Les sénateurs américains débattent de projets antitabac

La confusion règne toujours à Washington, où le débat entourant le projet de loi du sénateur John McCain prend des allures de foire d’empoigne, mais où un consensus semble tout de même se dégager en faveur d’une hausse importante du prix des cigarettes.

Le sénateur républicain, à qui l’on prête des ambitions présidentielles, tente depuis plusieurs mois de rallier une majorité de parlementaires autour d’une version bonifiée de l’entente dite globale intervenue en juin 1997 entre l’industrie du tabac et les procureurs généraux de la majorité des États américains.

Le projet de loi McCain prévoit des paiements de compensation de 506 milliards $ U.S. sur 25 ans, à comparer aux 368,5 milliards $ prévus dans l’entente globale. Pour y arriver, on obligerait l’industrie à augmenter ses prix de 1,10 $ U.S. le paquet d’ici l’an 2003.

Dans la version adoptée le 31 mars 1998 par le comité sénatorial sur le commerce, le projet McCain prévoyait aussi de limiter la responsabilité civile de l’industrie à 6,5 milliards $ par année, en hausse sur la limite de 5 milliards $ prévue dans l’entente globale. L’idée d’interdire les recours collectifs contre l’industrie, l’un des aspects les plus controversés de l’entente globale, n’a pas été retenue.

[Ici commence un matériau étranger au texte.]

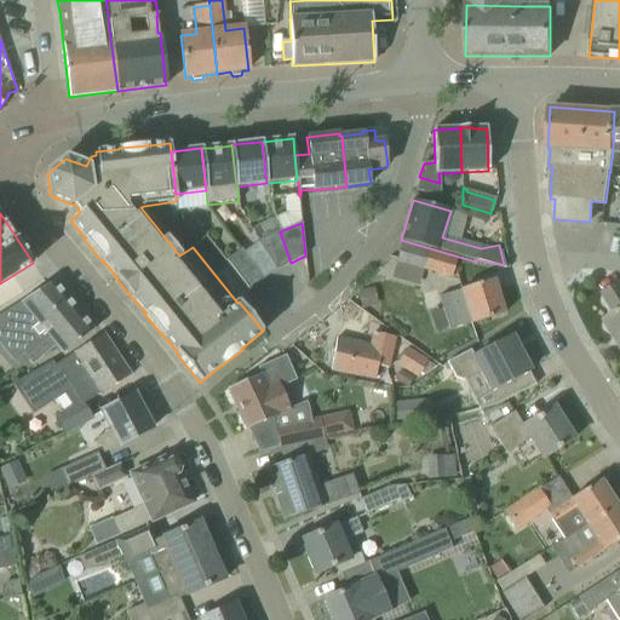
[(276,270),(291,263),(280,231),(258,242),(276,270)]
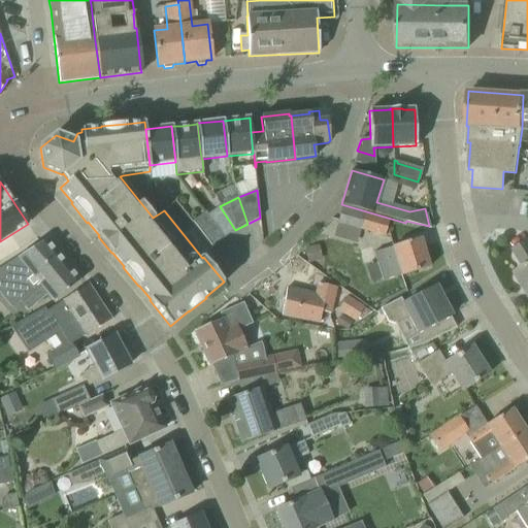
[(220,206),(207,216),(224,238),(235,230),(220,206)]
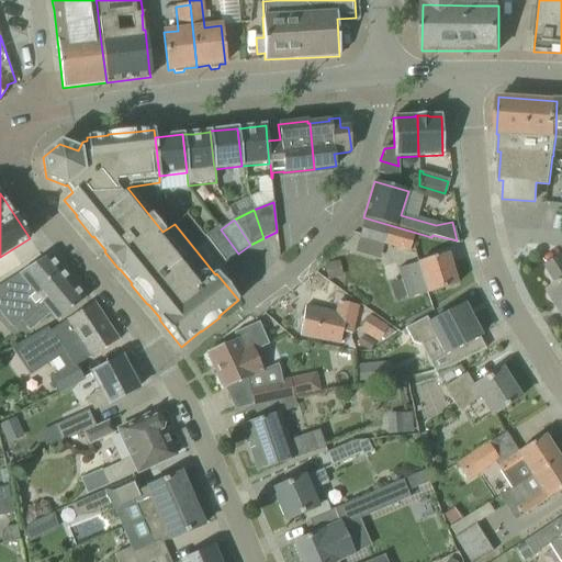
[(364,220),(359,237),(384,245),(390,227),(385,226),(364,220)]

Par contre, le sénateur McCain tenait à ce qu’il y ait une limitation quelconque de la responsabilité civile de l’industrie, pour que celle-ci accepte de ne pas contester la constitutionnalité d’une autre mesure contenue dans son projet de loi, la quasi-interdiction de la publicité en faveur des produits du tabac.

Adopté par une majorité écrasante à l’étape du comité sénatorial (19 oui contre un seul non), le projet McCain a donné lieu à une immense campagne de relations publiques des cigarettiers américains, qui tentent de présenter la proposition du sénateur conservateur comme un autre exemple de la folie dépensière de l’État fédéral. La nouvelle héroïne de la publicité télévisée de l’industrie est une serveuse de restaurant qui se plaint d’être la cible des politiciens fédéraux, lesquels seraient en train de mettre sur pied de nouveaux programmes gouvernementaux en refilant la note aux bas salariés fumeurs.

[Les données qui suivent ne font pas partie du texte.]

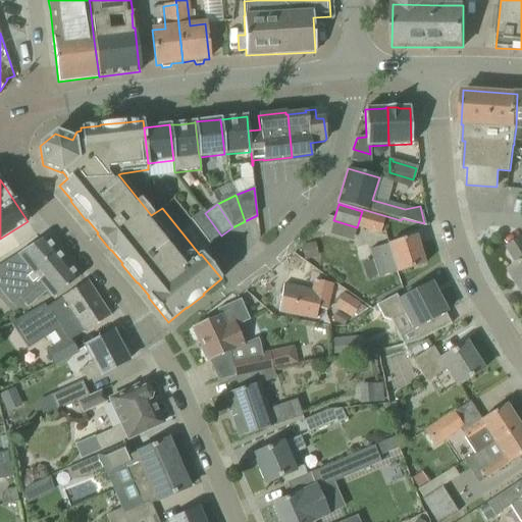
[(205,213),(203,210),(191,219),(210,245),(221,236),(205,213)]
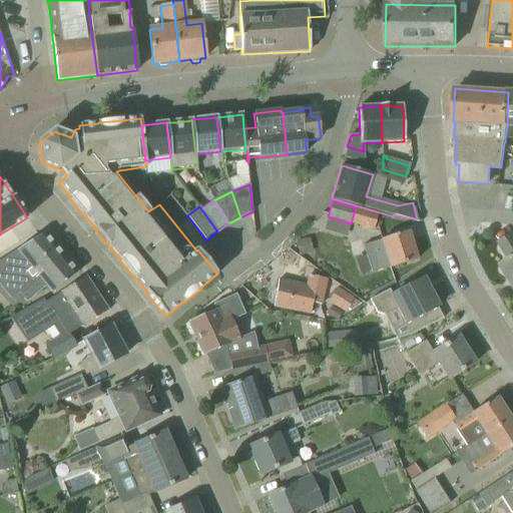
[(378,214),(356,207),(351,223),(374,230),(378,214)]
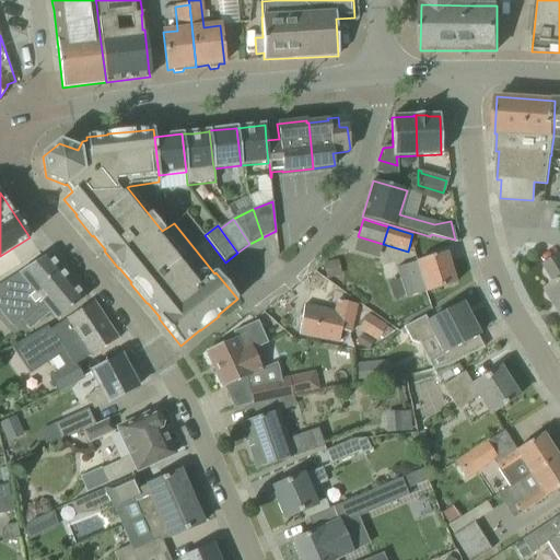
[(397,269),(400,279),(388,282),(393,300),(405,296),(406,299),(455,283),(446,253),(417,261),(417,264),(397,269)]
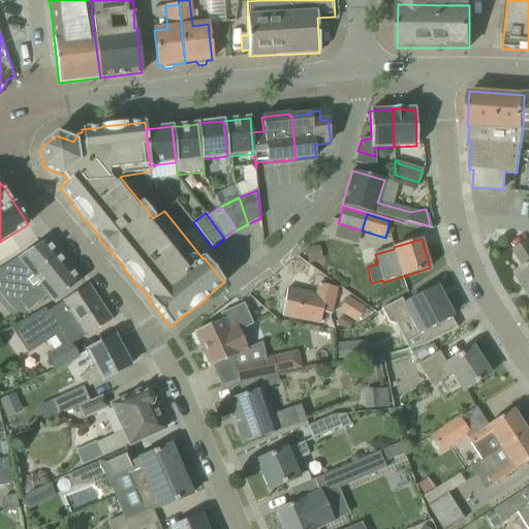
[(80,281),(57,253),(47,240),(44,241),(0,269),(0,278),(2,281),(0,282),(0,287),(13,305),(19,301),(27,311),(48,294),(54,303),(80,281)]
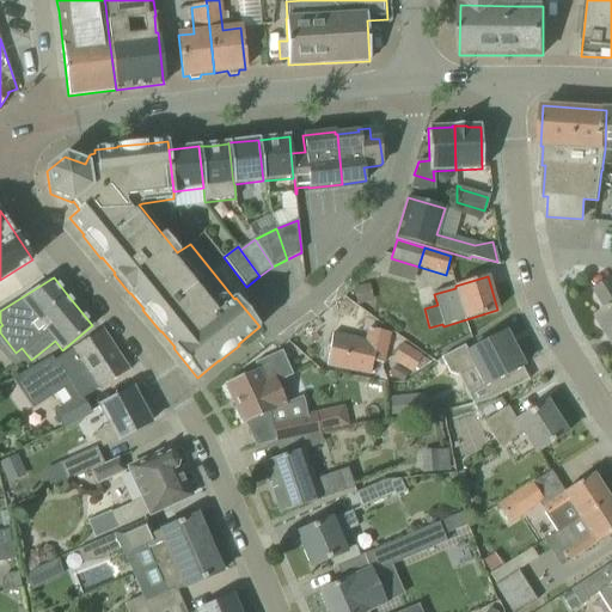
[(611,279),(594,291),(607,310),(597,317),(611,341),(611,279)]
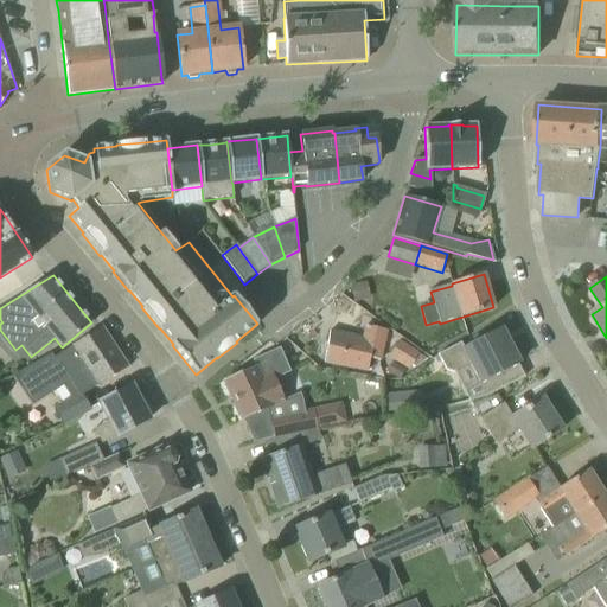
[(366,282),(351,286),(355,304),(370,300),(366,282)]
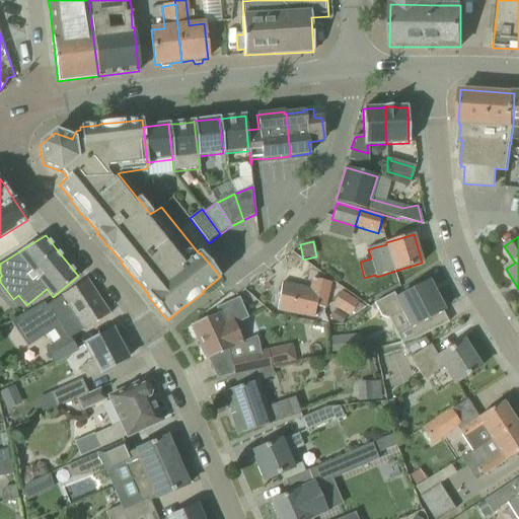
[(282,284),(277,310),(314,318),(316,307),(324,309),(330,283),(313,279),(310,290),(282,284)]
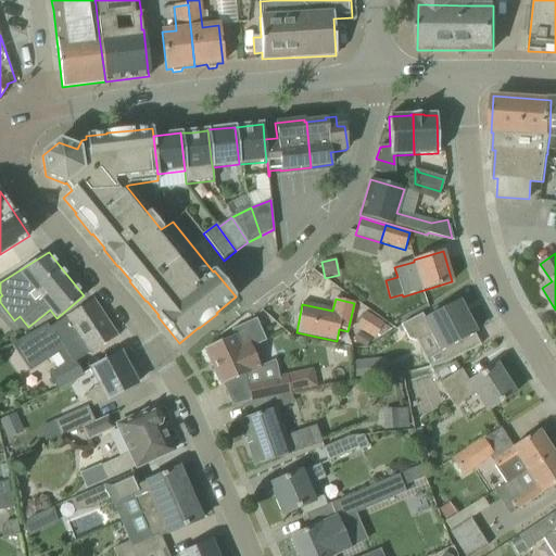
[(63,349),(71,362),(49,375),(58,390),(83,375),(76,363),(89,354),(90,355),(117,337),(92,300),(48,329),(46,326),(21,340),(38,365),(63,349)]
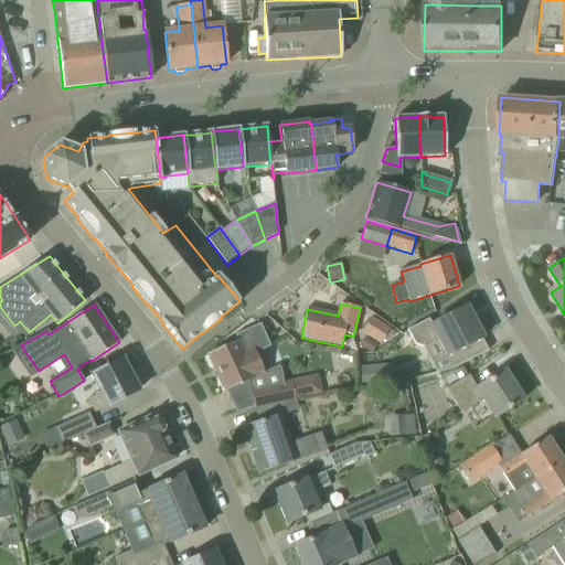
[(479,322),(475,322),(467,307),(433,326),(429,319),(407,330),(415,344),(422,347),(439,338),(448,355),(482,338),(481,333),(483,330),(479,322)]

En même temps, les cigarettiers ont engagé des centaines de lobbyistes pour faire pression sur chaque sénateur individuellement.

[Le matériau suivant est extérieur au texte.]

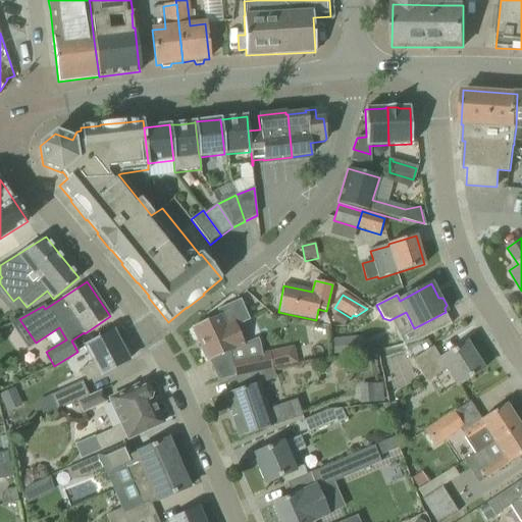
[(216,310),(218,315),(193,327),(208,362),(226,354),(229,352),(231,361),(235,376),(271,368),(269,354),(268,353),(261,355),(259,343),(258,338),(244,345),(236,326),(250,320),(240,300),(216,310)]
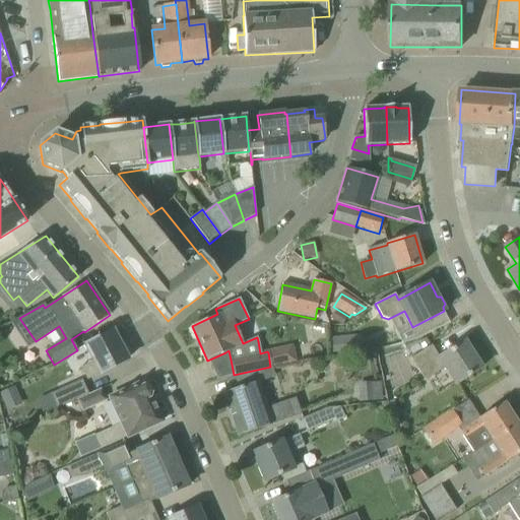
[(346,317),(335,311),(330,319),(341,325),(346,317)]
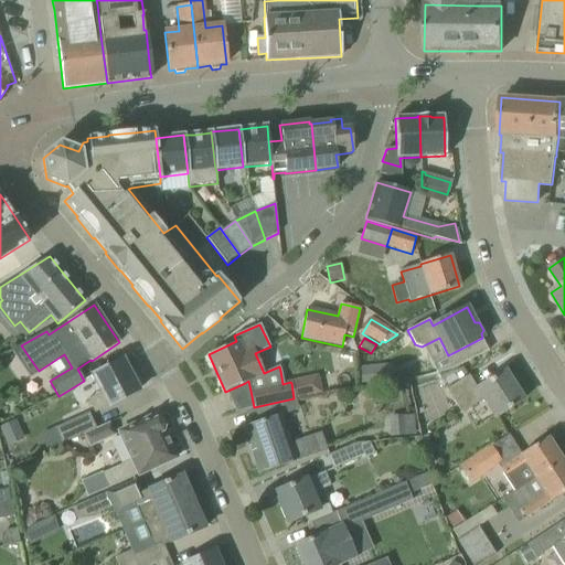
[(123,359),(92,375),(100,392),(88,398),(96,413),(139,390),(123,359)]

Ceci dit, le projet McCain est loin de faire l’unanimité à gauche et parmi les organismes de santé. Certains commentateurs vont jusqu’à prétendre qu’il fait le jeu de l’industrie, dont l’opposition au projet McCain serait un stratagème pour tromper la vigilance des sénateurs antitabac! Selon cette théorie, l’industrie du tabac est maintenant tellement impopulaire aux États-Unis qu’aucun projet de loi qu’elle appuie publiquement ne passerait la rampe.

Attaqué tant par ses collègues républicains que par l’aile gauche des démocrates, le sénateur McCain a lui-même proposé plusieurs amendements, augmentant à 8 milliards $ par année la responsabilité civile maximale de l’industrie, tout en s’opposant à une augmentation plus importante du prix des cigarettes (de 1,50 $ U.S. par paquet, plutôt que 1,10 $).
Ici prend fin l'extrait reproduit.